I'd appreciate any help from more experienced comrads that enjoy a good problem :)

Cheers!

Answer 1

This is called "run length encoding"; search the topic for resources.

This operates on simply partitioned pairs in the original list: positions 0 & 1, 2 & 3, 4 & 5, ... To do the swapping without decompressing the list, you need to partition your list at all swap points. For instance, given your compressed list

[(3, 4), (1, 2), (2, 1), (3, 2)]

You need to break a single element anywhere it needs to be swapped with the adjacent element. In this example,

(3, 4)   pos 0-3, no need to break
(1, 2)   pos 4-5, no need to break
(2, 1)   pos 6 .. needs a partner
(3, 2)   pos 7-8, needs the first element separated.

The one needed break gives you

[(3, 4), (1, 2), (2, 1), (3, 1), (3, 1)]

Swapping within a group does nothing; the only operations needed are where the pair elements are of different values.
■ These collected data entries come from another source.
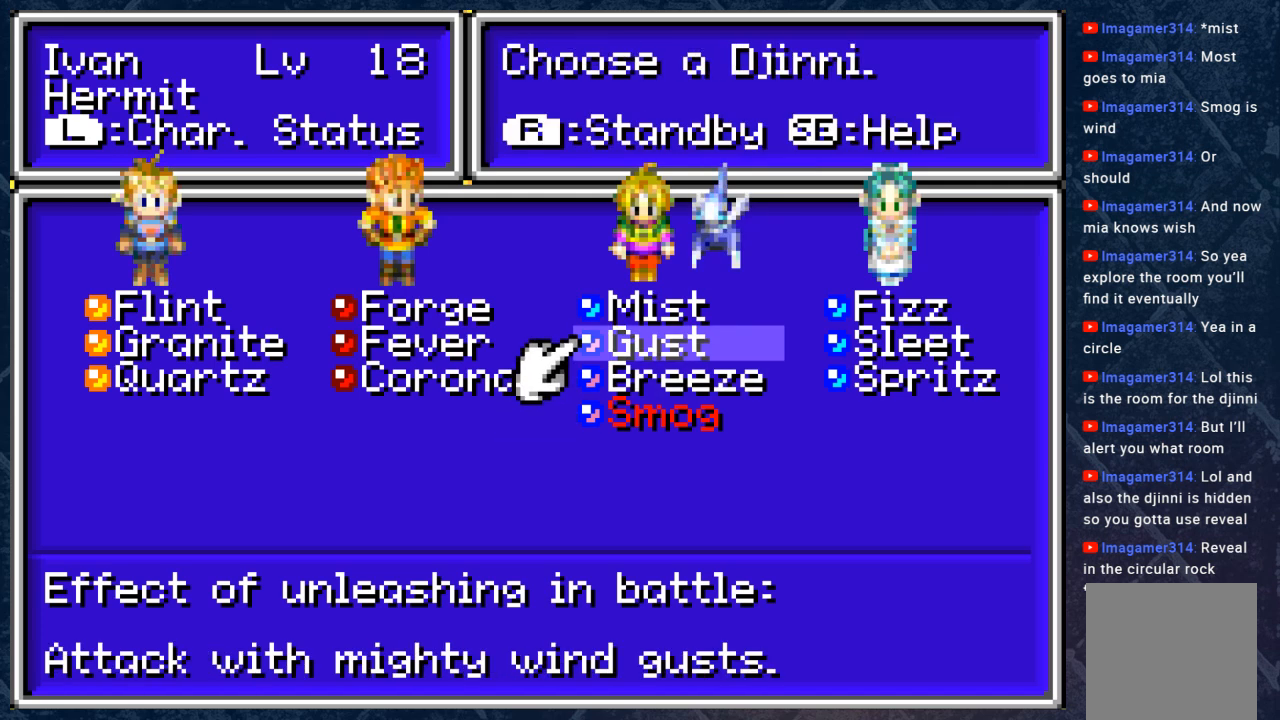
{"buttons": ["DPAD_DOWN"], "left_stick": "center", "right_stick": "center", "events": [[167, "R1", "down"], [350, "R1", "up"], [417, "DPAD_DOWN", "down"]]}
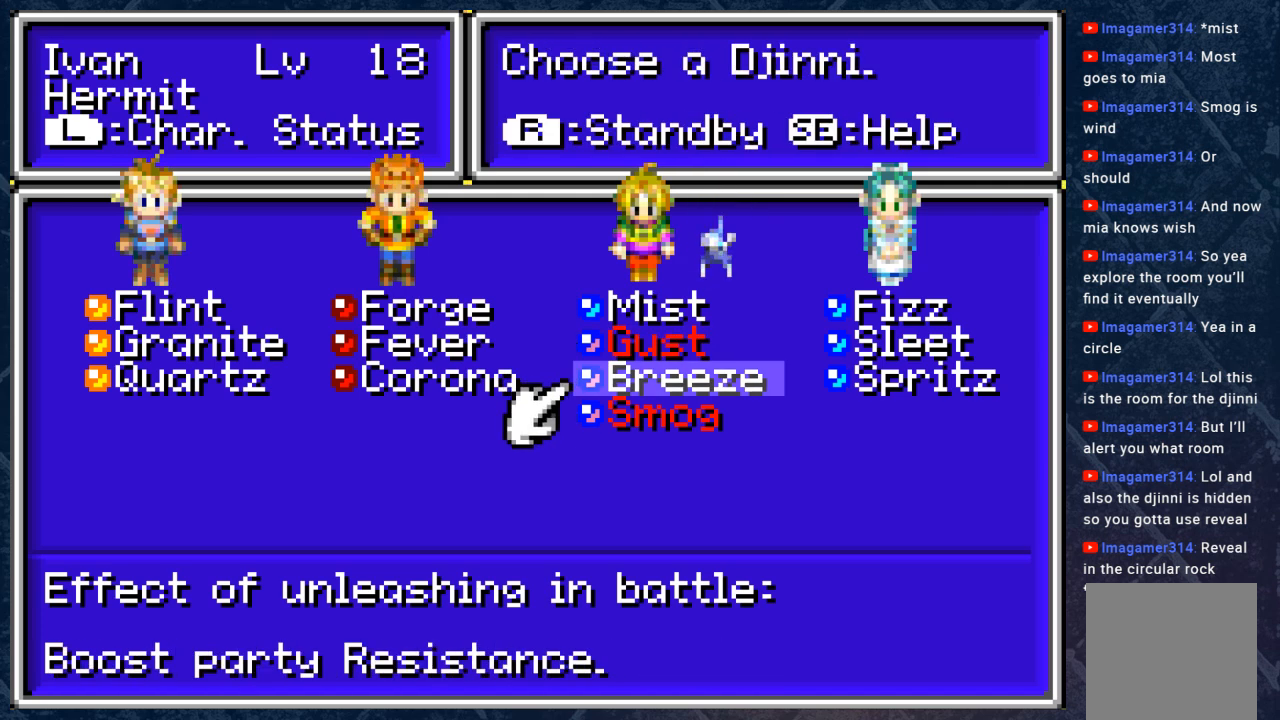
{"buttons": [], "left_stick": "center", "right_stick": "center", "events": [[17, "DPAD_DOWN", "up"], [100, "R1", "down"], [283, "R1", "up"]]}
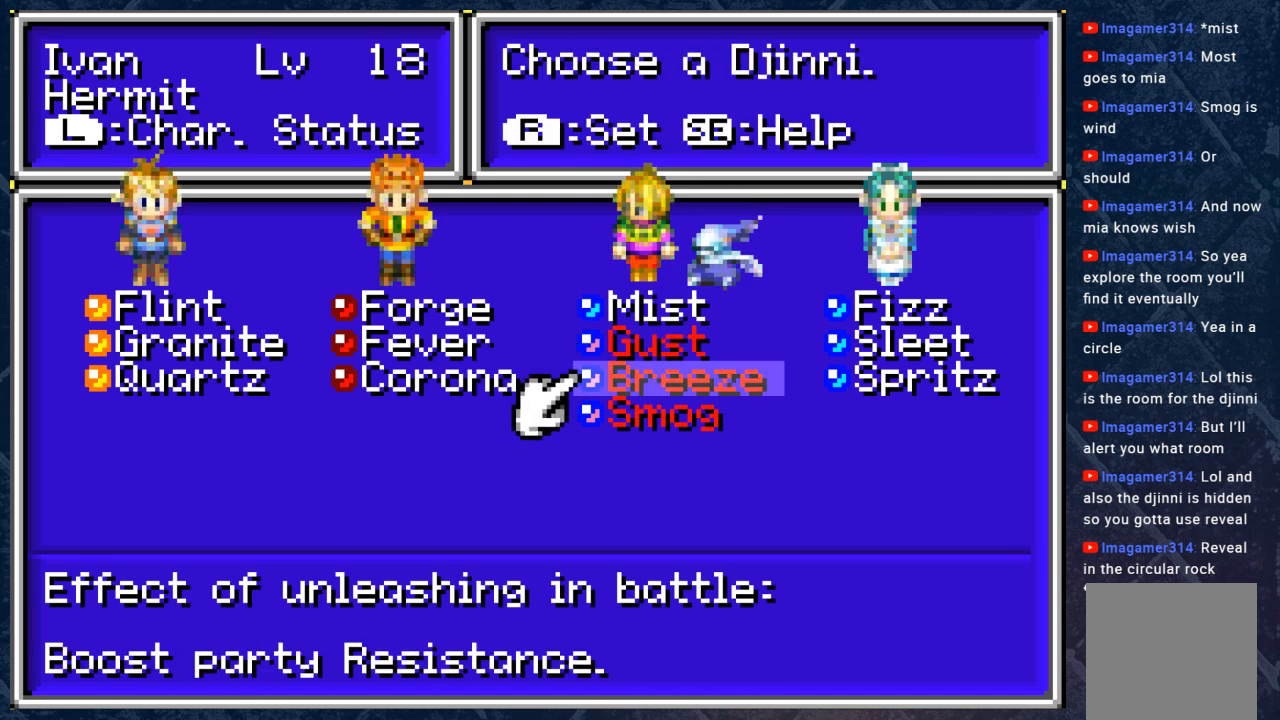
{"buttons": [], "left_stick": "center", "right_stick": "center", "events": [[117, "DPAD_UP", "down"], [233, "DPAD_UP", "up"], [317, "DPAD_UP", "down"], [417, "DPAD_UP", "up"]]}
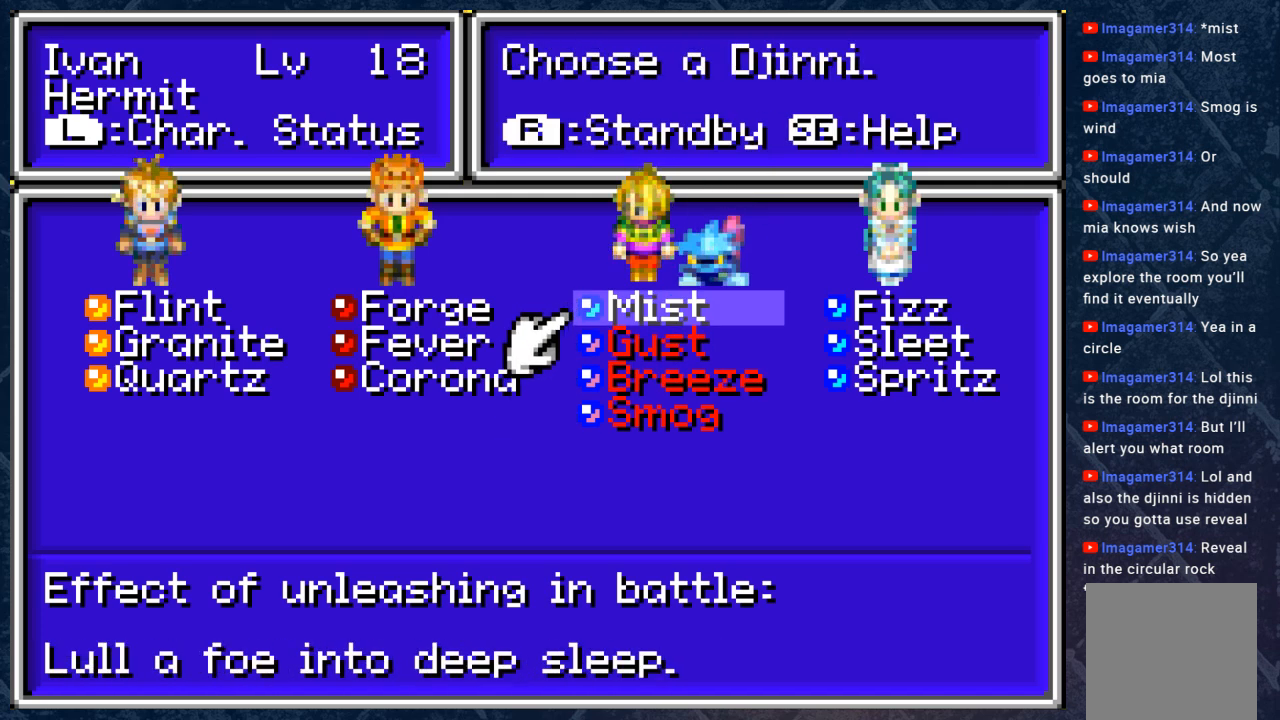
{"buttons": [], "left_stick": "center", "right_stick": "center", "events": []}
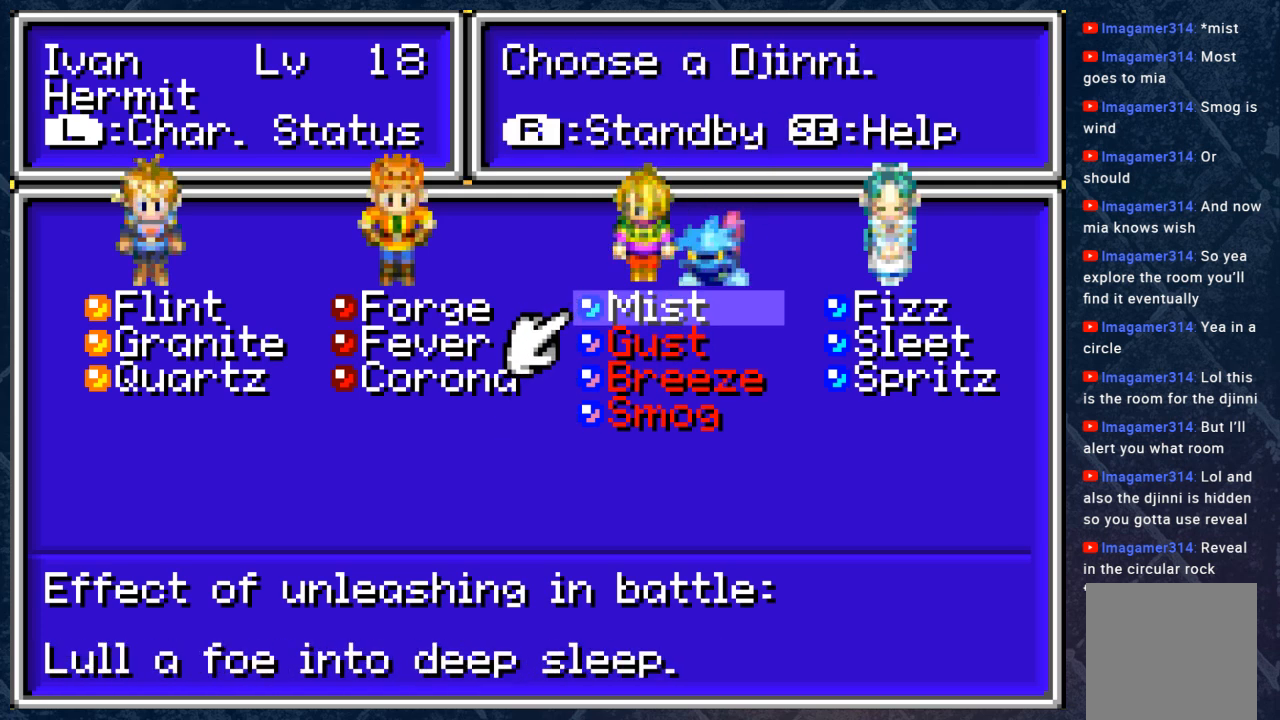
{"buttons": [], "left_stick": "center", "right_stick": "center", "events": [[267, "R1", "down"], [417, "R1", "up"]]}
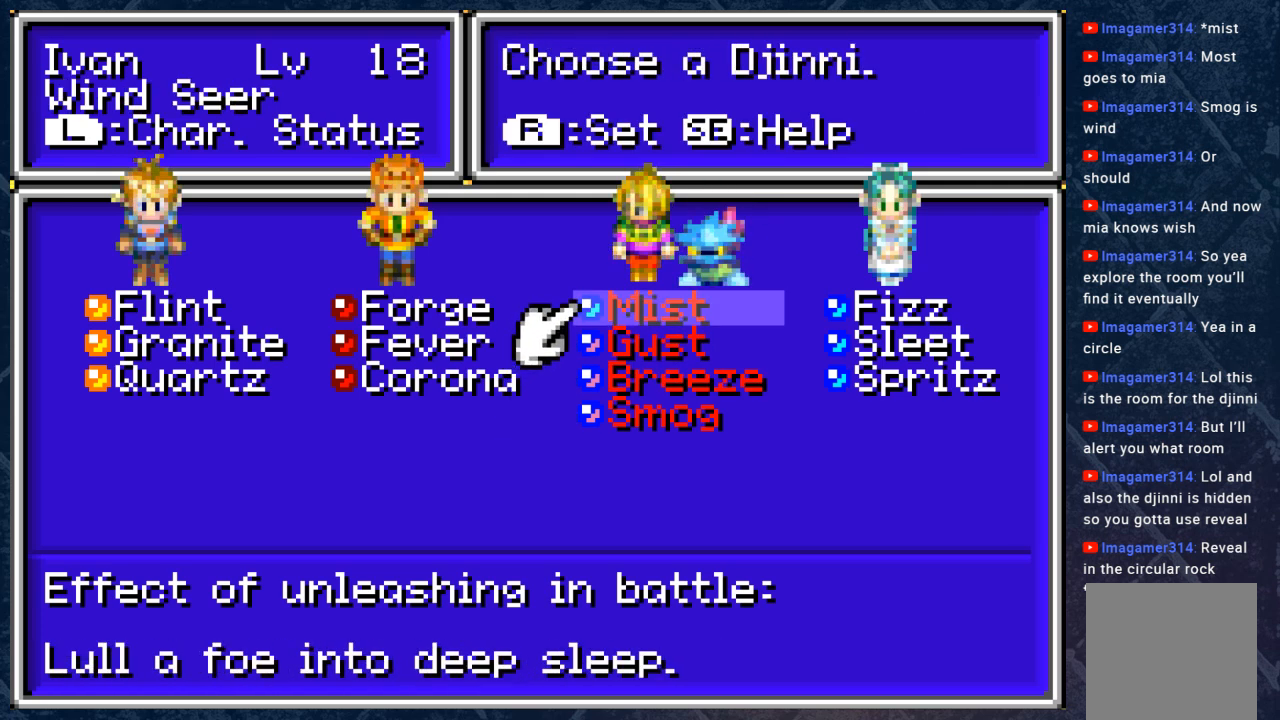
{"buttons": [], "left_stick": "center", "right_stick": "center", "events": []}
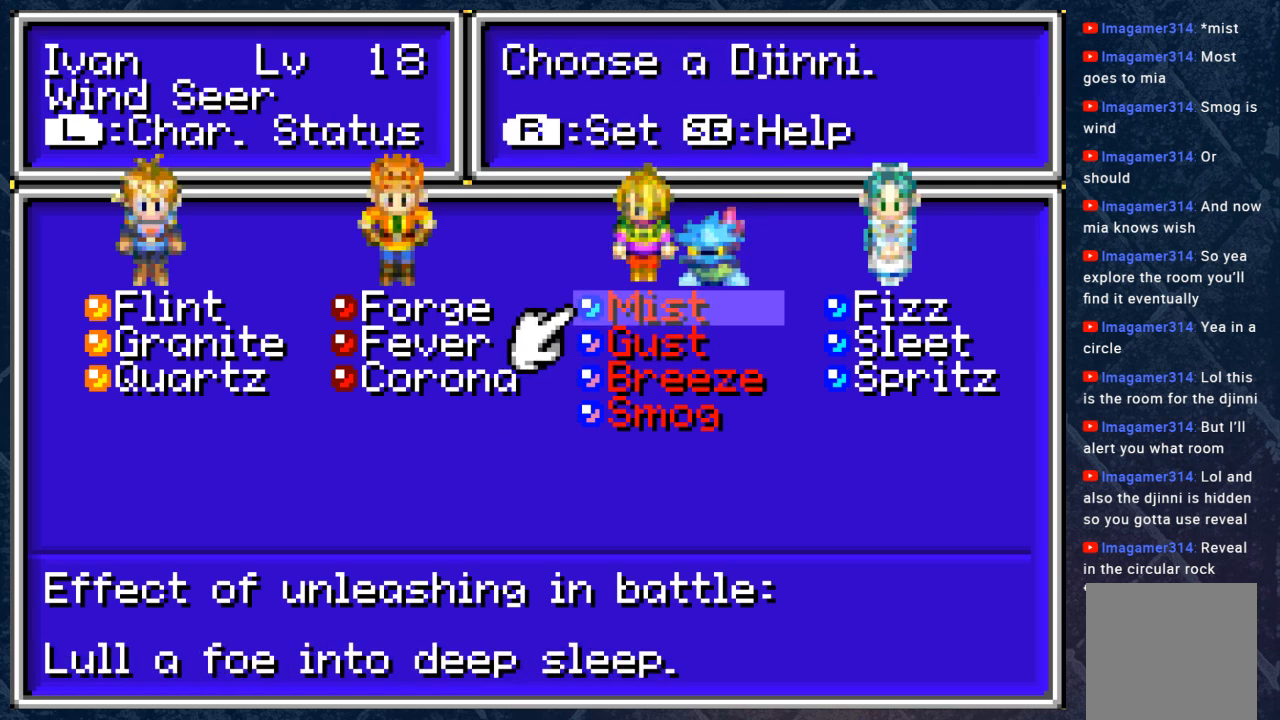
{"buttons": [], "left_stick": "center", "right_stick": "center", "events": []}
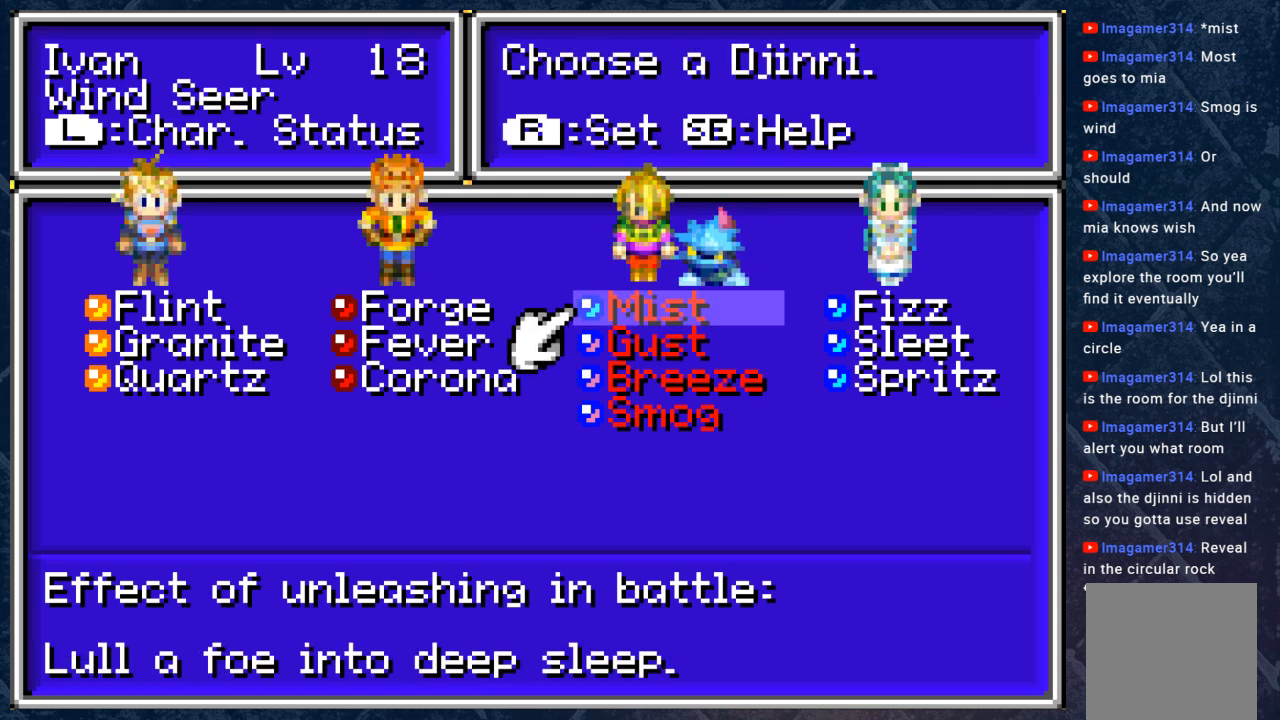
{"buttons": [], "left_stick": "center", "right_stick": "center", "events": [[283, "R1", "down"], [433, "R1", "up"]]}
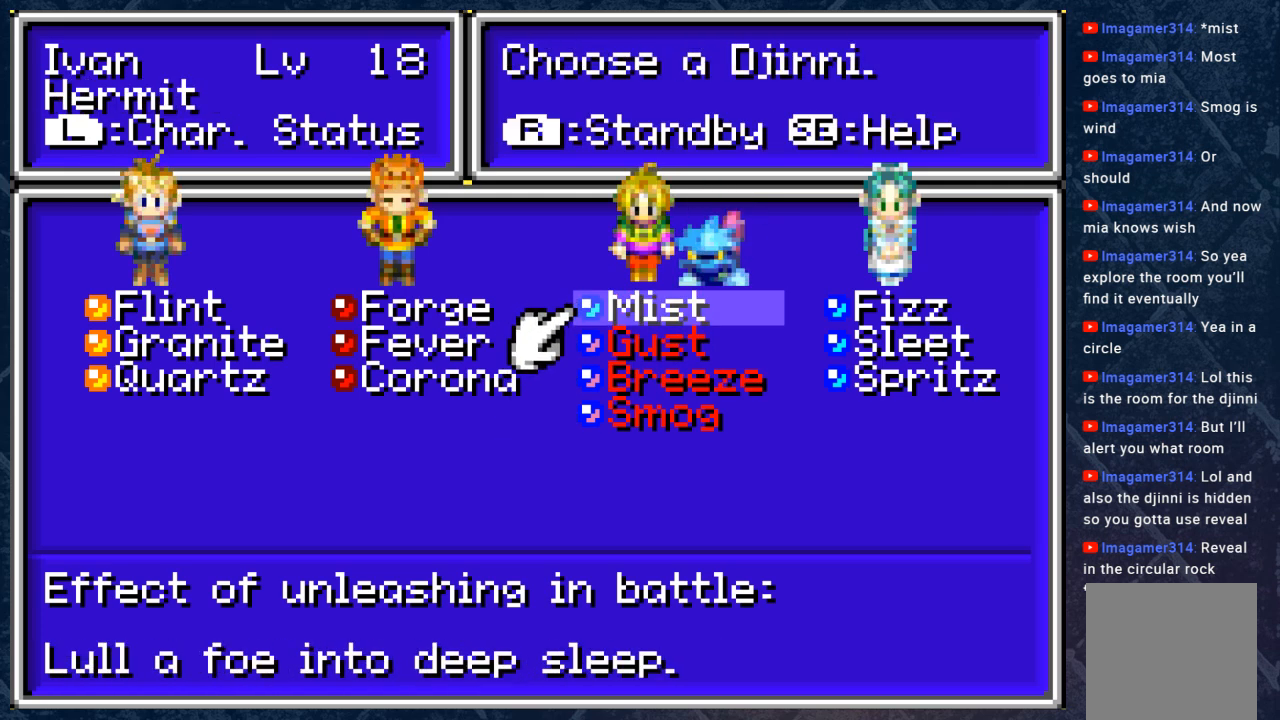
{"buttons": ["DPAD_DOWN"], "left_stick": "center", "right_stick": "center", "events": [[33, "DPAD_DOWN", "down"], [150, "DPAD_DOWN", "up"], [200, "DPAD_DOWN", "down"], [317, "DPAD_DOWN", "up"], [350, "R1", "down"], [467, "DPAD_DOWN", "down"], [483, "R1", "up"]]}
That's (2, 1), (3, 1) here.

[(3, 4), (1, 2), (3, 1), (2, 1), (3, 1)]

As it happens, this is your final result.

Let's look at another case you gave:

[('a', 2), ('c', 3), ('d', 1), ('c', 4)]

With required parity breaks, this becomes

[('a', 2), ('c', 2), ('c', 1), ('d', 1), ('c', 4)]

Now, swap the adjacent pairs of even-odd index:

[('a', 2), ('c', 2), ('d', 1), ('c', 1), ('c', 4)]

To get the final result, you now need to make a pass over the list, checking the items you swapped for "bonding" with the adjacent elements. In this example, the only joining is the solo c, giving you

[('a', 2), ('c', 2), ('d', 1), ('c', 5)]

This is the desired result.

I trust that you can work up some code from this algorithm outline.